### Page extract
Not that high, it turns out. As a group, IPO performance tends to lag the market for some time.

An IPO is accompanied by lots of excitement and hype. Expectations are high and buyers are worked up into a fever.

The best result for the promotors is that values are pushed up well beyond any rational assessment. This attracts people who believe by buying early, they can profit from a quick rise during trading.

Then, because the price is so high, it takes time for reality to catch up, and the relationship between earnings and price to reassert itself, which often means that the growth rate slows down for a while.

The problem we face is that the story we hear hugely influences how we think about a sitution.

For example, lets say you are given a description of a person as someone who likes solving puzzles, is good at maths and something of an introvert.

Also, you’re told that the description comes from a list of 30 engineers and 70 lawyers.

What is the probability that the person described is an engineer?

If you’re like most people, you probably think there is good chance that the description is of an engineer.

Most of us, in this situation ignore the base rate – the fact that 70% of the list are lawyers and so that we should start with the expectation that there is a 70% chance of an individual selected from that list at random being a lawyer.

And the reason we ignore the base rate is because of the story – the additional information about the person’s personality – the puzzle solving and maths capability sends us in the wrong direction.

Without that information, we would probably have gone with the probabilities as given to us. The addition of a third piece of information changed how we looked at the situation.

We see this effect happening all the time around us.

When something happens we cling to the first story that claims to explain what is happening. This bias is exploited by viral fake news stories.

The challenge these days is that we have so much information and so many stories around us that it’s virtually impossible to have an informed view.

Instead of watching the news, it may be a better idea to study history before handing over your money.

### Listed entries
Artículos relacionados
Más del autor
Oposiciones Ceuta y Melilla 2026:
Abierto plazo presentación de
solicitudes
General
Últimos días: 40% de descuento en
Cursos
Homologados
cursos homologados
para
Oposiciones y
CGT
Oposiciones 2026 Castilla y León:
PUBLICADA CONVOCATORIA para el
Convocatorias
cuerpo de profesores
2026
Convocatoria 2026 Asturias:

### Work to complete
In the text on IPOs and base rates, how many engineers and how many lawyers make up the list the description is drawn from?

### Reply
30 engineers and 70 lawyers.